When life in the village began stifling Salman, and he felt he couldn’t make a living there, he traveled to Zanzibar. He was not yet twenty. He borrowed money and bought a little farm and planted trees: banana, mango, coconut, clove. Soon he was able to begin marketing the harvest. In only a few years, he had amassed savings enough that not only could he pay off his loan, but he could return to Oman, buy and furnish a house, and think about getting married. But he preferred to stay in Zanzibar, moving among his slave mistresses, his farm, and his commerce. It was a family tragedy that forced him to return to Oman to care for his mother and sisters. And so he was in his late twenties when he became engaged to his paternal cousin Athurayyaa, widowed by her second husband at the age of sixteen.
Athurayyaa had been a little girl, barely completing her fifth year of life, when her cousin Salman left for Zanzibar. She didn’t have any memory of him, didn’t recognize him when he returned, even if his name was a familiar one in her father’s house. As a two-time widow, she had gotten a reputation for being ill-omened. People whispered that anyone who married her would surely die. And so Athurayyaa did not expect to marry a third time. Her first husband had betrothed her when she was nine and had consummated the marriage when she was eleven. He was in his late sixties. At the time, she was still in braids and going out to play in the alleyways with other girls. They gathered sticks and string and remnants of fabric to make dolls. They drew lines and squares for playing hopscotch and took turns hopping from one space to the next. Her mother-in-law had to drag her in before sunset, hide her wood-and-fabric dolls, and bathe her, transforming her into a woman for nightfall. Athurayyaa was afraid of her husband. She didn’t understand at all why he did what he did to her every night, and why she couldn’t play with her friends when he was around. When he grew ill and died she was delighted because that meant her mother-in-law would no longer hide her dolls and scold her for getting her clothes dirty. But the joy was short-lived. Her mother-in-law pulled off her bright-colored gown and dressed her in white mourning clothes. The woman draped her long braids in a black tarha just as she draped all the mirrors in the house in black. The woman told her she had to stay inside, exactly like this, in these clothes, and that she would not leave the house for four months and ten days. Athurayyaa wailed and writhed on the floor, and the women who came to mourn with them bent over her in concern. “Ma sha Allah! So young, but she knows her duty and weeps for her man.” Two years later, another man secured her hand in marriage. He wasn’t so elderly but he was crude and rough and had no sense of how things ought to be. He was a hunter and he couldn’t be tamed. He would go off alone on his hunting expeditions. She was sixteen and pregnant for the first time when a group of Bedouin showed up carrying her husband, torn to pieces by wolves in the desert. She put on mourning white again and gave birth to a baby who had died in her womb.
When Salman saw her, he was smitten with the look in her eyes. It was the expression of someone who had experienced everything, who knew everything, and therefore no longer took any interest in the world. It was a look both careworn and uncaring. The self-sufficiency and superiority in that look could make you dizzy. It was the look of a little girl who had already become a mother—and of a mother whose dolls had been hidden from her and whose newborn baby had been buried. Salman liked Athurayyaa’s nose, too. Trying to persuade his mother to betroth him to her, he described her nose as being as fine as a sharp sword. He loved her almond mouth, her long hands that looked as free and innocent as a child’s, untouched by hard work; hands that had the appearance of never having rubbed the rough skin of her geriatric first husband or held the torn flesh that had once been her hunter husband. Hands that surely never held a baby except to lower it into its grave. It was as though those hands had been created for his hands alone: to enclose his fingers, and muss his hair. He would eat out of her hand all his life and he would never feel that he had enough. This hand would hold him and shade him and guide him and protect him. Her hand, the hand of his cousin Athurayyaa. So what if she was a widow. So what if she had borne a baby that had died. He didn’t want anyone else. No substitute would ever satisfy him.

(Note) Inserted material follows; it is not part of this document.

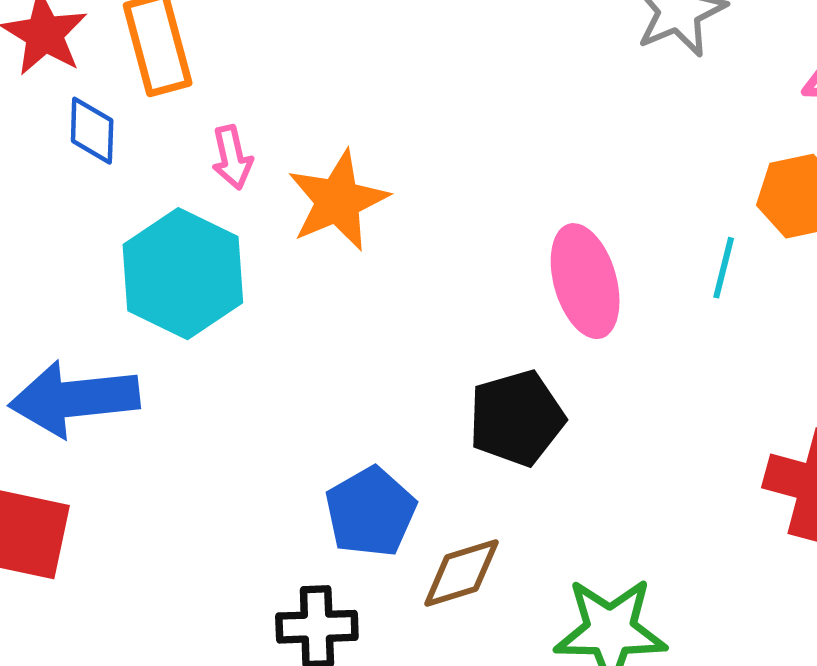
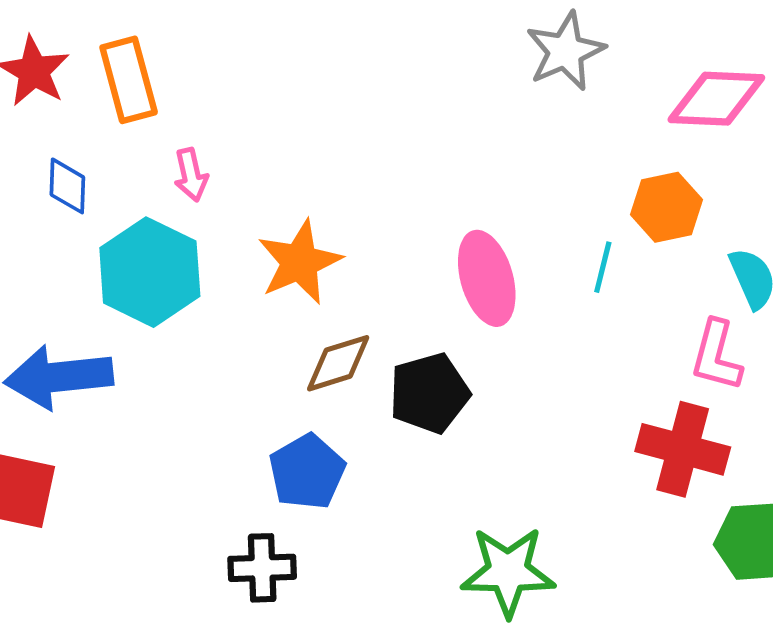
blue diamond: (92, 131) -> (67, 186), moved
orange star: (338, 201) -> (300, 262), moved
brown diamond: (461, 573) -> (338, 363), moved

At the wedding, Athurayyaa felt uncomfortable and embarrassed. She felt shame. Marriage was beyond her now, she thought; suddenly, she felt so very old. Even if Salman was ten years her senior, to her he seemed a callow youth. All through the festivities, as they went on and on, she felt awkward and confused. But she did sense from the start that Salman was enraptured by her, and for the first time in her life she did come to know a man’s love. And because of that, she knew that any child she had with him would live, and that is exactly what happened.
Ten months later, Athurayyaa gave birth to a beautiful baby girl, healthy and strong. Salman named her Hasina, and she held all those around her in perfect thrall. She lived in the bliss of her playful days until, years later, the journey of life gave her a new script to follow.